Office V Michigan

Commercial Construction Index: Labor costs a big concern for contractors

Commercial Construction Index: Plenty of optimism, some concern,ph01

U.S. contractors are confident in the commercial real estate industry. But they wish that construction jobsites were more efficient and that their workers were more productive.

The news, though, was largely good from the USG Corporation + U.S. Chamber of Commerce Commercial Construction Index released late last year. According to the index, 57 percent of contractors said they expected to hire new labor in the first half of 2018, while nearly half – 47 percent – said they expected to see an increase in revenue this year.

This doesn’t mean that there aren’t challenges. The index found that 90 percent of contrators don’t find jobsites to be efficient, with 44 percent blaming workers who aren’t as productive as they should be for this lack of efficiency

Contractors are also concerned about the cost of skilled labor. According to the index, 42 percent of contractors predict that it will become more difficult to find skilled workers in the next six month, while 92 percent say that they are at least moderately concerned about the skill level of their workforce.
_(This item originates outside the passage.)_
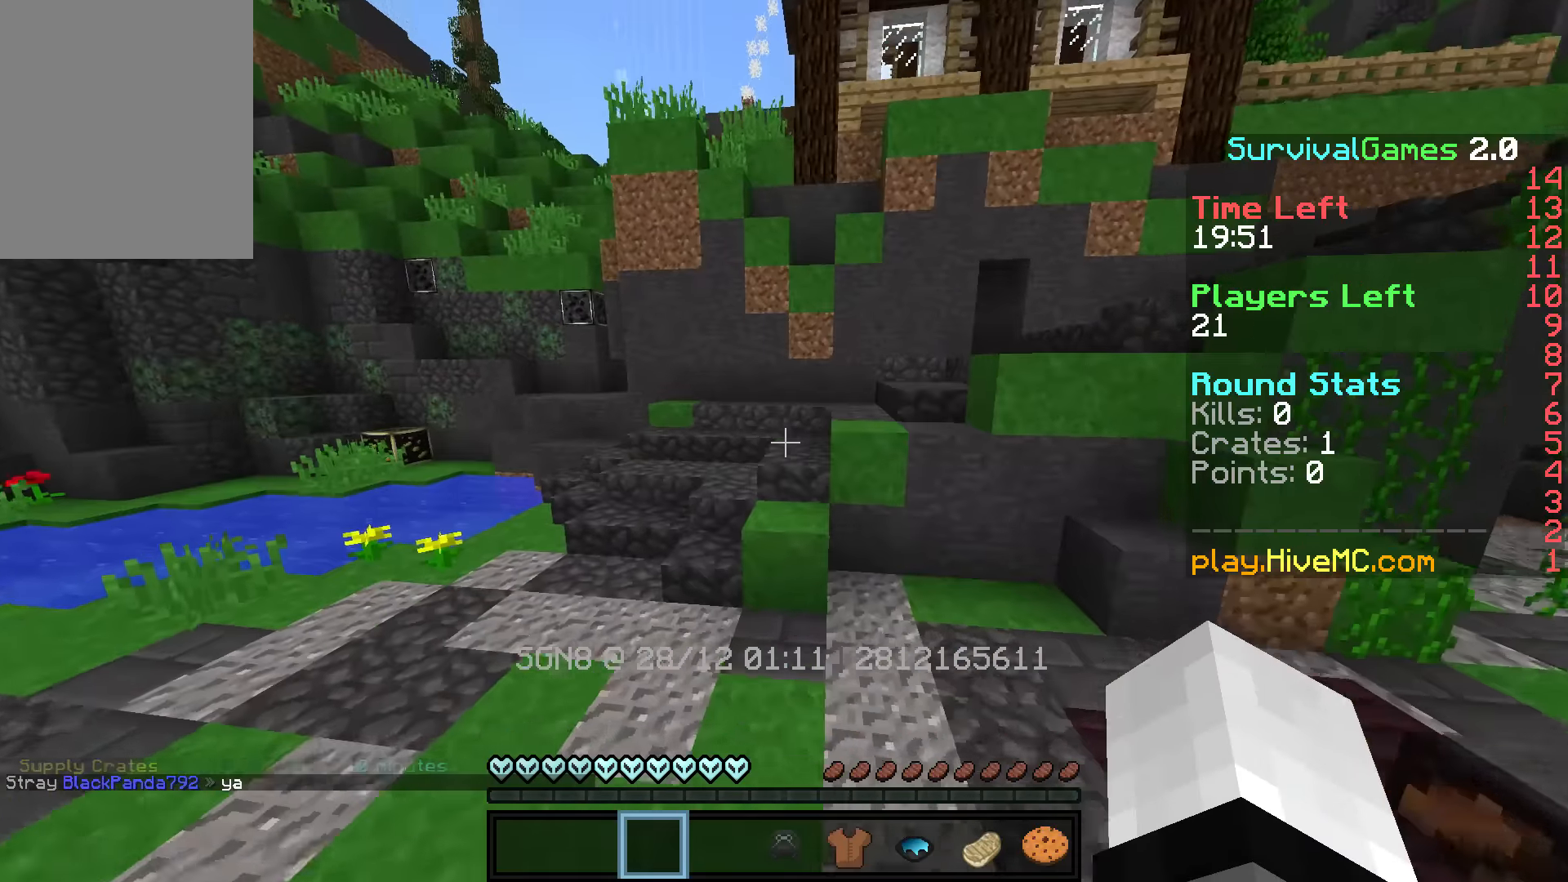
{"keys": ["w"], "mouse": [], "events": [[167, "a", "up"]]}
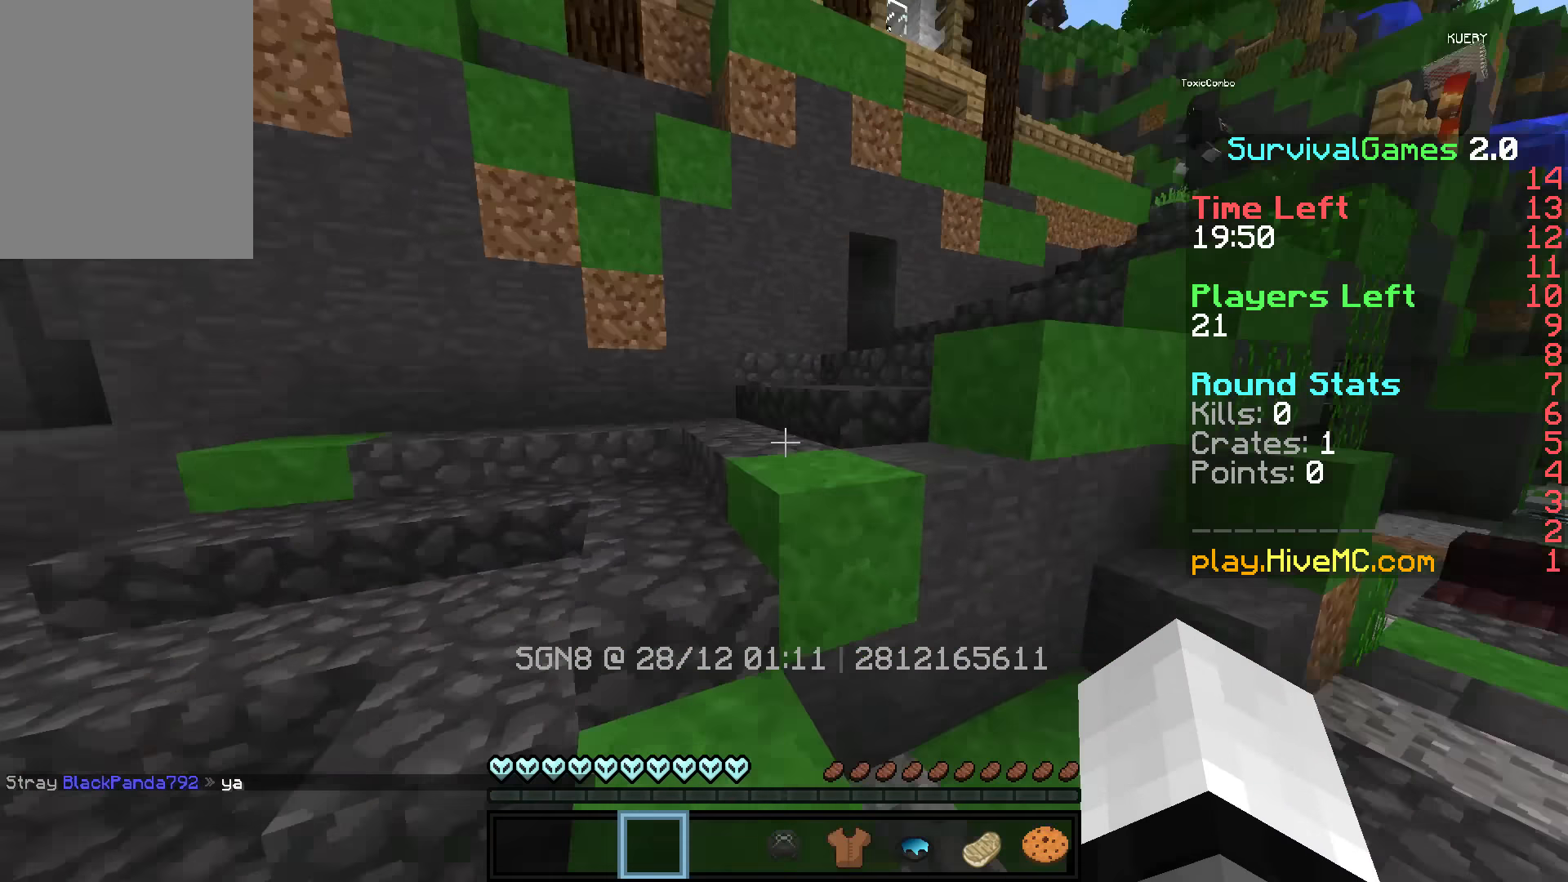
{"keys": ["w"], "mouse": [], "events": [[17, "a", "down"], [267, "a", "up"]]}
“The commercial construction industry is essential to the U.S. economy. When America is building or re-building, America is growing. It’s great news that the majority of these companies are ready to hire,” said Thomas Donohue, president and chief executive officer of the U.S. Chamber, in a statement. “As worker shortages persist across industries, sectors like commercial construction will have to find solutions through new innovations, technology and training to continue growing and moving the broader U.S. economy forward.”

There were other interesting findings in the report. Contractors hold 9.4 months of backlog, a figure that is close to the average ideal amount of 12.5 months. The report found, too, that 99 percent of contractors report high or moderate confidence in the demand for commercial construction. About one-third of respondens – 34 percent – said that the market will continue to provide strong opportunities for the next 24 months.